*Task instructions*:
a – Answer these questions about the semidefinite programming excerpt:
(i) What constraint on the matrix X appears last in the typical form of an SDP?
(ii) What vector of variables does the dual have?
(iii) Which form of a linear program has a dual similar in structure to this one, and in which exercise was it obtained?
b – Please carry on the semidefinite programming excerpt, starting right after its last line.
[Opening Extract provided section]
Given real symmetric \(n\times n\) matrices \(C,A_1,\dots,A_m\text{,}\) a real vector \(b=(b_1,\dots,b_m)^T\) and an \(n\times n\) matrices \(X\) of variables, the following is a typical form of a semidefinite program (SDP):

\begin{align*} \text{min } \amp \amp \langle C,X\rangle\\ \text{subject to } \amp \amp \langle A_1,X\rangle = b_1\\ \amp \amp \langle A_2,X\rangle = b_2\\ \amp \amp \vdots\\ \amp \amp \langle A_m,X\rangle = b_m\\ \amp \amp X\succeq 0. \end{align*}

In this form, the dual has a vector \(y=(y_1,\dots,y_m)^T\in\mathbb{R}^m\) of variables and is given by

\begin{align*} \text{max } \amp \amp b^Ty\\ \text{subject to } \amp \amp C - \sum_{i=1}^my_iA_i \succeq 0. \end{align*}

Note that, here, there is no non-negativity constraint on the entries of \(y\text{.}\) This is similar in structure to the form of the dual obtained for the Standard Equality Form of a linear program in Exercise 19.

We have the following Weak Duality Theorem for semidefinite programming.

Theorem 7.1.3. Weak Duality for SDP.
[Closing Extract provided section]
[Opening Recorded information section]
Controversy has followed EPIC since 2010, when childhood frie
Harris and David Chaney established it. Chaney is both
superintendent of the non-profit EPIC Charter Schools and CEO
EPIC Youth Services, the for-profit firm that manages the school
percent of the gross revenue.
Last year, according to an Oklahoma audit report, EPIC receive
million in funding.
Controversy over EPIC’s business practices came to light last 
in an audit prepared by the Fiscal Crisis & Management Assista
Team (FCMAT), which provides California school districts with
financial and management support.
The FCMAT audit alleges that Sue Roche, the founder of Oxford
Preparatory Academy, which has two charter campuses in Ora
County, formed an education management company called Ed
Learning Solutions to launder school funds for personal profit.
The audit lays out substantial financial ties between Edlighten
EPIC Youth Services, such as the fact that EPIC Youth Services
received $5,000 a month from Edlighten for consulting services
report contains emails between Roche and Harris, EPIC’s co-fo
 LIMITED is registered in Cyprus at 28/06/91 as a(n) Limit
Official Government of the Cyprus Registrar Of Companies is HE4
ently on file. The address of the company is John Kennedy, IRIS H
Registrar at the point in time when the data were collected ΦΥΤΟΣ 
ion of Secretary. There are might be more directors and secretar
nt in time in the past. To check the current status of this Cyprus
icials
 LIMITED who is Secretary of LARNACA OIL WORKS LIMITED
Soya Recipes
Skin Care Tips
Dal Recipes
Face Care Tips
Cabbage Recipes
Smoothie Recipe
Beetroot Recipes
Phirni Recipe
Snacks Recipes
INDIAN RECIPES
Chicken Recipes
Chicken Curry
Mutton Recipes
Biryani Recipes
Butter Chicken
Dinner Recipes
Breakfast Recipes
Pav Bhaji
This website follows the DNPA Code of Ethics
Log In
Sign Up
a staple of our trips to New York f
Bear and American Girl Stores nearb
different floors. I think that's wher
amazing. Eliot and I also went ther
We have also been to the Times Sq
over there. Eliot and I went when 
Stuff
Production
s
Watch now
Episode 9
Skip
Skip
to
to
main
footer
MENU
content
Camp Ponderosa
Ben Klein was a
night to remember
[Closing Recorded information section]
*Answers for each item*:
a –
(i) X ⪰ 0.
(ii) y = (y_1, …, y_m)^T in ℝ^m.
(iii) The Standard Equality Form of a linear program, in Exercise 19.

b –
For any semidefinite program and its dual, in the form described above, the value of the primal is at most the value of the dual.

Proof.

Exercise 6.

Given our experience with LP duality, we might expect semidefinite programs to satisfy a Strong Duality Theorem as well. However, in SDP, strong duality does not always hold; see Exercise 7. However, under certain additional conditions, strong duality holds. Say that a primal SDP in the form given above is strictly feasible if there exists a feasible solution such that \(X\succ0\) and that the dual SDP is strictly feasible if it has a feasible solution such that \(C - \sum_{i=1}^my_iA_i \succ 0\text{.}\) As it turns out, if the primal and dual are both strictly feasible, then strong duality holds; this follows from something known as “Slater’s condition” that we will not go into depth about here.

Theorem 7.1.4. Strong Duality for SDP under Slater’s Condition.

If a primal SDP and its dual are both strictly feasible, then the value of the primal is equal to the value of the dual.

There exist efficient algorithms for approximately solving SDPs. Here, “approximately” means that they can be solved up to any degree of accuracy where the the running time of the algorithm depends on an error parameter. As with linear programs, we will not discuss the efficient algorithms that are used to solve SDPs in practice. However, it is important to be aware that such algorithms exist and so, whenever we can reduce a problem to solving an SDP, we can immediately conclude that that problem can be approximately solved in polynomial time.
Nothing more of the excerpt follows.